Alors que le conseil national de l'ordre se réunit aujourd'hui, sans que l'on sache quel sera l'objet des discussions, le ministère réaffirme qu'il ne contraindra pas les infirmières à cotiser.

Comme nous l’annoncions début octobre, les membres du conseil national de l’Ordre des infirmiers se réuniront aujourd’hui, lundi 5 décembre, rue Sainte-Anne, à partir de 10 heures. L’ordre du jour de ce premier conseil après la crise de cet été reste cependant inconnu - pour ne pas dire sous les verrous.
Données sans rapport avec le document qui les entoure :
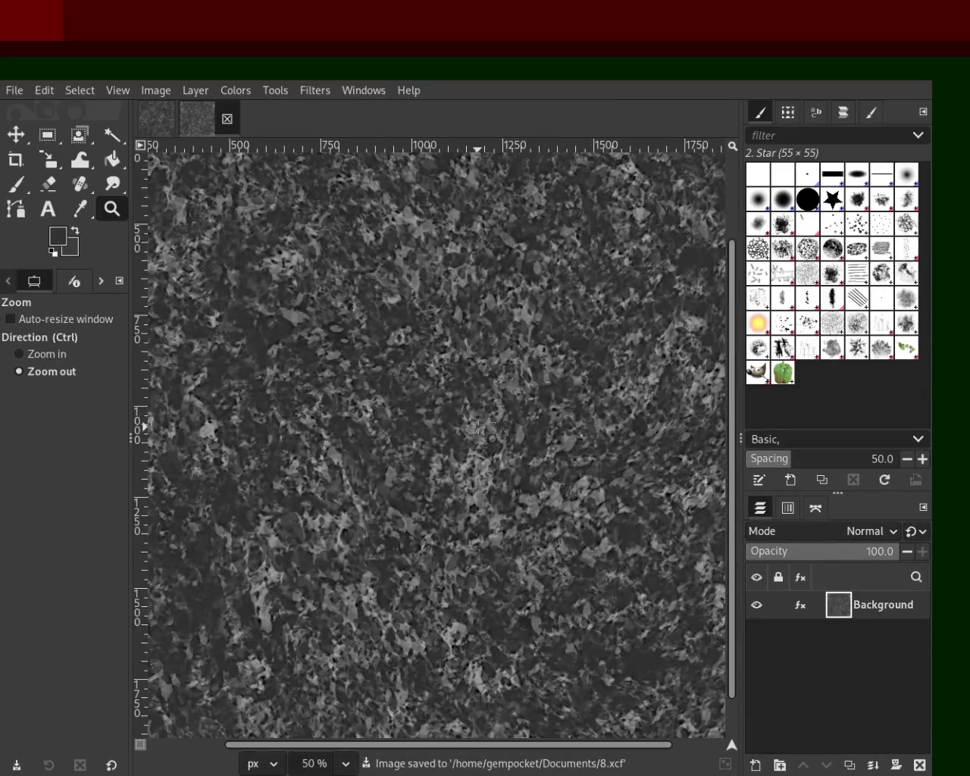
pyautogui.keyDown('ctrl'); pyautogui.click(479, 430); pyautogui.keyUp('ctrl')
pyautogui.click(476, 424)
pyautogui.keyDown('ctrl'); pyautogui.click(464, 398); pyautogui.keyUp('ctrl')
Joint par la rédaction, Karim Maneri, secrétaire général de l’Ordre, n’a d’ailleurs pas souhaité dévoiler son contenu. En revanche, il a indiqué que 108 000 infirmières seraient aujourd’hui inscrites à l’Ordre. Parmi elles, 86 400 infirmières, soit quelque 80 %, seraient à jour de leur cotisation. Un bon résultat par rapport au tableau de marche qui avait été adopté en septembre dernier, dans le cadre du plan de redressement de l’Ordre. Ce dernier prévoyait en effet d’engranger 89 387 cotisations au 11 décembre. L’objectif est donc réalisable et permettrait à l’Ordre d’échapper à la déconfiture.
 
Mesure conservatoire


Par ailleurs, selon nos sources, les services juridiques du ministère de la Santé étudient les possibilités de prolonger les mandats des élus régionaux et départementaux arrivés à leur terme fin novembre. « La situation est plus complexe que celles des conseillers nationaux, car le mandat des élus locaux est effectivement achevé. On cherche des solutions et on va les trouver », assure-t-on au ministère. Pour mémoire, le 24 novembre dernier, soit la veille de l’extinction de certains mandats, un décret ministériel les avait prorogés pour une durée de deux ans. « C’était une sorte de mesure conservatoire car on ne pouvait pas obliger l’Ordre à organiser des élections qui lui auraient coûté 1,5 millions d’euros. Nous lui avons ainsi permis de ne pas boire la tasse », indique-t-on au ministère. En clair, le gouvernement ne voulait pas endosser l’habit du bourreau qui donne le coup grâce !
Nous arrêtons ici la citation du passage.